Tanpa keputusan Mahkamah Konstitusi yang menguntungkan, Prabowo harus mencalonkan politisi lain sebagai calon wakil presidennya. Dalam situasi seperti ini, sebagian besar analis menganggap Menteri Badan Usaha Milik Negara Erick Thohir kemungkinan besar akan menjadi calon wakil presidennya.

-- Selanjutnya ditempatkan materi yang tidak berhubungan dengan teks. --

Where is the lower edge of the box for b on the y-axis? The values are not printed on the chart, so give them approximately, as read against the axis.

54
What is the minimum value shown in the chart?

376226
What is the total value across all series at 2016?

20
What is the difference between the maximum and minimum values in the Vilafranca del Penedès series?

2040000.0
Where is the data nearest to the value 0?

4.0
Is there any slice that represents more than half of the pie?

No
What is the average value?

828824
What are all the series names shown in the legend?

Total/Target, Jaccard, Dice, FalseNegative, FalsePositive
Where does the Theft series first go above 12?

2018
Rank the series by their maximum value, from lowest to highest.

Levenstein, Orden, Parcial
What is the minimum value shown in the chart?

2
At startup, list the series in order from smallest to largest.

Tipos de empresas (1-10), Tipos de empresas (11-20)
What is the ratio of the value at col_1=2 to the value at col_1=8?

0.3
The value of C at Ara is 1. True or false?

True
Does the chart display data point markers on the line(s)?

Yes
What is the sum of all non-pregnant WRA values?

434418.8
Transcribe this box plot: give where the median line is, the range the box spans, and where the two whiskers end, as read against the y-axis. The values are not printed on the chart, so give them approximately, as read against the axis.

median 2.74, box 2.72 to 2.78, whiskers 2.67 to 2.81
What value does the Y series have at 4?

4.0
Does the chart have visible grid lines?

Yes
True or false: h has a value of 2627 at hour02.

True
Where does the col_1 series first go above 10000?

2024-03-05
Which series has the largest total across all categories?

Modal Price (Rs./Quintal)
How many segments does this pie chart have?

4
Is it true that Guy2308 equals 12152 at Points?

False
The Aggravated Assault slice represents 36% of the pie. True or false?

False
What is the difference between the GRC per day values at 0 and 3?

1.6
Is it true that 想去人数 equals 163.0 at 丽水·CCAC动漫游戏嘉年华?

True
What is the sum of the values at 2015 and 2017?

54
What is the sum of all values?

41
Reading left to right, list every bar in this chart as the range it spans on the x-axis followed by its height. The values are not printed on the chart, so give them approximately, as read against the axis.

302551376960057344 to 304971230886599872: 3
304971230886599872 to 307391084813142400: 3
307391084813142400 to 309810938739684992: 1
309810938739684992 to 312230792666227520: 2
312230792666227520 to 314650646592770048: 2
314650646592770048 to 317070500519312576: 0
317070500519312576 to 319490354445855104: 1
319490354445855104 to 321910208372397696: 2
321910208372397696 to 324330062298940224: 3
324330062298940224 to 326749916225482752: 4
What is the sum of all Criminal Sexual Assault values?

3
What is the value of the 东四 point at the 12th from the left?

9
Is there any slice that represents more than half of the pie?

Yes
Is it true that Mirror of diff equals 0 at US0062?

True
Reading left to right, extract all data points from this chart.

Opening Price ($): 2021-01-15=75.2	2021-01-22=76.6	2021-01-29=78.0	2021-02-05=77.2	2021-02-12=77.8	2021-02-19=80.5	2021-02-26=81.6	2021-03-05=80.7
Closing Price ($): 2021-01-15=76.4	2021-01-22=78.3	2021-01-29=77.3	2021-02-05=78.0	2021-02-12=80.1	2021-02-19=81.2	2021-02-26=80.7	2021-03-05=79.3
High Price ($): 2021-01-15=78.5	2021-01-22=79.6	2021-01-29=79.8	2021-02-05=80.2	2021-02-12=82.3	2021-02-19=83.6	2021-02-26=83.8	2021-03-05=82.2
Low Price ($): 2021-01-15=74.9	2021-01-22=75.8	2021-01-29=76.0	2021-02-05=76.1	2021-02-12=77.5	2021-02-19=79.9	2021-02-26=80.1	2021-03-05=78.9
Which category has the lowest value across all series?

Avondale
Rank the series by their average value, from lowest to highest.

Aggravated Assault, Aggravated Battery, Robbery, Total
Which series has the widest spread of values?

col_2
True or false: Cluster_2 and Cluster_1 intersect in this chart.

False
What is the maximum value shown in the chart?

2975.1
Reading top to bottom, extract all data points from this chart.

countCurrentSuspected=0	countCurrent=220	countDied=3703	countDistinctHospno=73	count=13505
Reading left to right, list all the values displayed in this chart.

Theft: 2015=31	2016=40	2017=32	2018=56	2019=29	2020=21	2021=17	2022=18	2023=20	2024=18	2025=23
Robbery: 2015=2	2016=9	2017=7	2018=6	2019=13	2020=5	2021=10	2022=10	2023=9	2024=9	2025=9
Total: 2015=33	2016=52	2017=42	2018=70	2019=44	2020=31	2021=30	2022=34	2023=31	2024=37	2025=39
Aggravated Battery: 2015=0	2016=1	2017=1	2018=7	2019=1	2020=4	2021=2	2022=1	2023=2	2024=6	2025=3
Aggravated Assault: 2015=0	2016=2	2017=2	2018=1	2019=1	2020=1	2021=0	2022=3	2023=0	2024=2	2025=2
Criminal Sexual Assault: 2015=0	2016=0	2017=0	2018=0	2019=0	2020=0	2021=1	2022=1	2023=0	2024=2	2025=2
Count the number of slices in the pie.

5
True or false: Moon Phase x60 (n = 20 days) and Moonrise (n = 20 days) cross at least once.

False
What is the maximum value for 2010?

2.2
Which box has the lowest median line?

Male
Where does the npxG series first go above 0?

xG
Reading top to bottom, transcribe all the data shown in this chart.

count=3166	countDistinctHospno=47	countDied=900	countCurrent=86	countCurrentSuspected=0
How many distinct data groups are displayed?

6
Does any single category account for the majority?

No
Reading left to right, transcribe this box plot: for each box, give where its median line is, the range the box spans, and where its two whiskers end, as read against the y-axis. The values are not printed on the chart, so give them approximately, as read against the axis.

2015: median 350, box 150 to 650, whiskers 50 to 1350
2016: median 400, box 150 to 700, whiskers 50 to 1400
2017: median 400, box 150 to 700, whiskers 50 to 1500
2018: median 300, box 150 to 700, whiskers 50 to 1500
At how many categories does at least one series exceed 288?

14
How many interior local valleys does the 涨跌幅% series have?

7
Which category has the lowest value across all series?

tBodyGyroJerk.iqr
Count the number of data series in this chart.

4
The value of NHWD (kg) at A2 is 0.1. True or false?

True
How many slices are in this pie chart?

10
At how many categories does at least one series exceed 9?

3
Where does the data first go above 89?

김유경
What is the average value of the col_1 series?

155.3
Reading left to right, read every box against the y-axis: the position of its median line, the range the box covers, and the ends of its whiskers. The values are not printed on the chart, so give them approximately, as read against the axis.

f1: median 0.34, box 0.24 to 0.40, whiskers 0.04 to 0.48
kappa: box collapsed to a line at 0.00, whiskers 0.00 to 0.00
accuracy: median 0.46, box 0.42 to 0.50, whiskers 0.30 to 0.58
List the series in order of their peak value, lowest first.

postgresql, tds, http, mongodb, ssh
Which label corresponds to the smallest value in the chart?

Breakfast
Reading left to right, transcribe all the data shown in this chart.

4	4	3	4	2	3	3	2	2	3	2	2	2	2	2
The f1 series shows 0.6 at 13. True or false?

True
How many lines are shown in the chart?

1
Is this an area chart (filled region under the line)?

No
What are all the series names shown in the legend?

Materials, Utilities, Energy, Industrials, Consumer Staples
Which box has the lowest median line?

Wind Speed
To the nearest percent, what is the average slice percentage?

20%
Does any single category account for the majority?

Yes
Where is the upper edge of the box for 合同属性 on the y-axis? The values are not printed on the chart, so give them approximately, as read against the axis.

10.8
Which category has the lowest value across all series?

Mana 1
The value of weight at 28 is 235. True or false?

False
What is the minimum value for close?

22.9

Namun, meski diangkat sebagai anggota kehormatan Banser, sayap paramiliter pemuda NU, Ansor, Erick Thohir tidak secara resmi berafiliasi dengan NU. Jika Prabowo merasa perlu menunjuk politisi yang berafiliasi dengan NU sebagai cawapres, kemungkinan besar dia akan menghubungi Khofifah atau Yenny.

Dengan mencalonkan Muhaimin sebagai calon wakil presidennya, Anies berharap memperoleh peningkatan elektoral yang signifikan di provinsi-provinsi yang banyak pemilihnya berafiliasi dengan NU. Namun, pertikaian antara berbagai tokoh NU dan renggangnya hubungan NU dengan PKS kemungkinan besar akan berdampak pada berkurangnya jumlah pemilih NU yang mendukung pencalonan Anies pada putaran pertama pemilu yang dijadwalkan pada 14 Februari 2024. Banyak pemilih NU yang kemungkinan besar akan mendukung Ganjar. atau Prabowo sebagai gantinya.

Meski demikian, pencalonan Muhaimin oleh Anies menyoroti pentingnya dukungan elektoral dari organisasi Islam terbesar di Indonesia itu untuk pemilihan presiden mendatang. Hal ini tentu akan memberikan tekanan kepada kedua lawan Anies untuk juga mencalonkan politisi yang berafiliasi dengan NU sebagai cawapres.

Oleh: Alexander R. ARIFIANTO adalah Senior Fellow Program Indonesia di S Rajaratnam School of International Studies (RSIS).